Snakable’s New USB Charging Cable Will Never Need Duct Tape

If you’ve ever owned a USB charging cable (and if you’re reading TechCrunch, odds are you have), then you’ve encountered the problem that Snakable wants to solve. That is, after repeated use, the cable breaks, the wires are exposed, and then, more often that not, the cable itself becomes unreliable, requiring you to jiggle it in order to get your device to start charging. Snakable, instead, offers a new type of USB charging cable that includes built-in protection from the dangers of over-bending and strain present in today’s cables, with a patent-pending strain relief assembly on its end that has free-moving ball joints to prevent the cable from bending beyond a safe radius.

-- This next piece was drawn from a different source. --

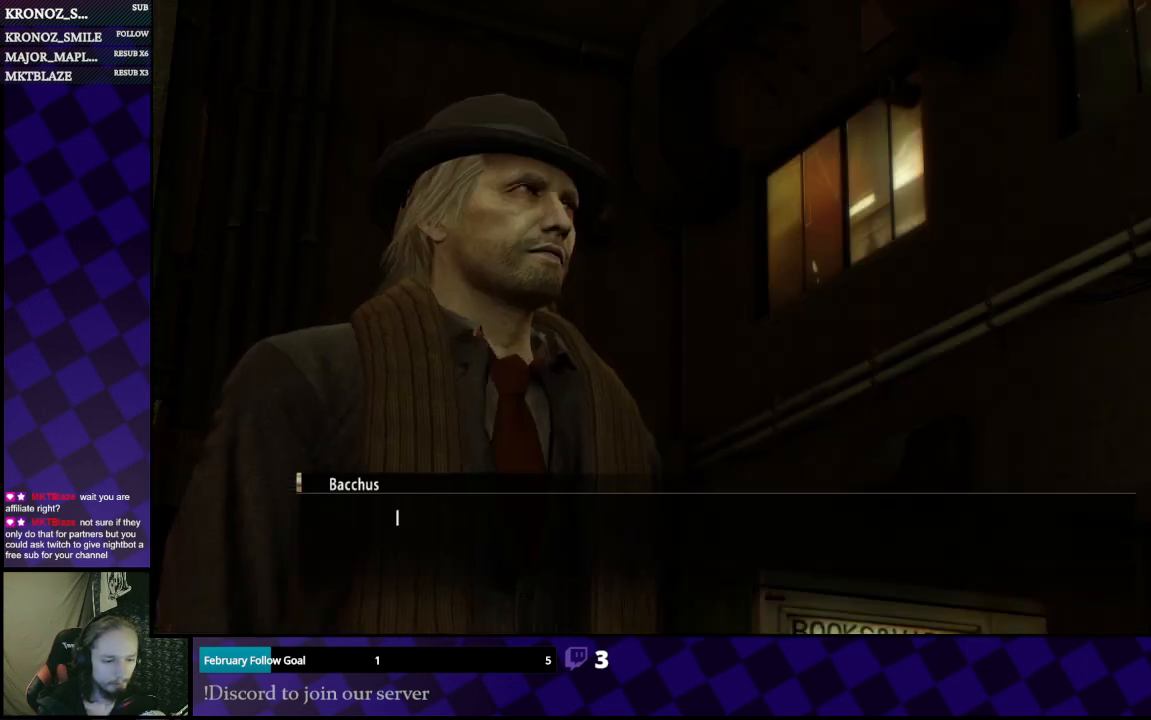
{"buttons": [], "left_stick": "center", "right_stick": "center", "events": []}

Oh, and I guess this makes the cable look a little bit like a snake because of the way it moves, hence the name.

The project was dreamed up by Wes Goulbourne, whose background in aerospace has had him working alongside engineers for his entire career. (He currently works at Boeing in Philadelphia.)

broken cables

“I came up with the Snakable while getting tired of fixing my USB cables, and tired of them breaking in the first place. Thinking about how the plastic toy snakes bent without breaking, I envisioned the design that became the Snakable cable,” he says.

That plastic toy snake – the kind jointed every 1.5 inches to allow it to move and wiggle – is the inspiration behind how Snakable works today, as it turns out.

Goulbourne first started making prototypes of Snakable on his own 3D printer before moving to industrial printing to get a working version of the cable built.

Today, he’s showing those prototypes in TechCrunch Disrupt NY’s Startup Alley, and trying to get the word out about his crowdfunding project on Kickstarter.


The ball-and-joint assembly makes the cables less susceptible to breaking, but if they’re strained too far, the individual joints can simply come apart then be snapped back into place.

The cable Goulbourne is looking to put into production will be available in Apple Lightning (Certified under the Made for iPhone program) and Micro USB formats, and will be 4 ft. long. They’ll also be offered in a range of colors, including red, white, black, green and orange.

The cables will retail for $30, but Kickstarter backers can pledge $20 to take early delivery (estimated for this August). Those who pledge $30 can also get a wall plug in a matching color. Goulbourne is looking to raise $28,000 to finance the manufacturing costs.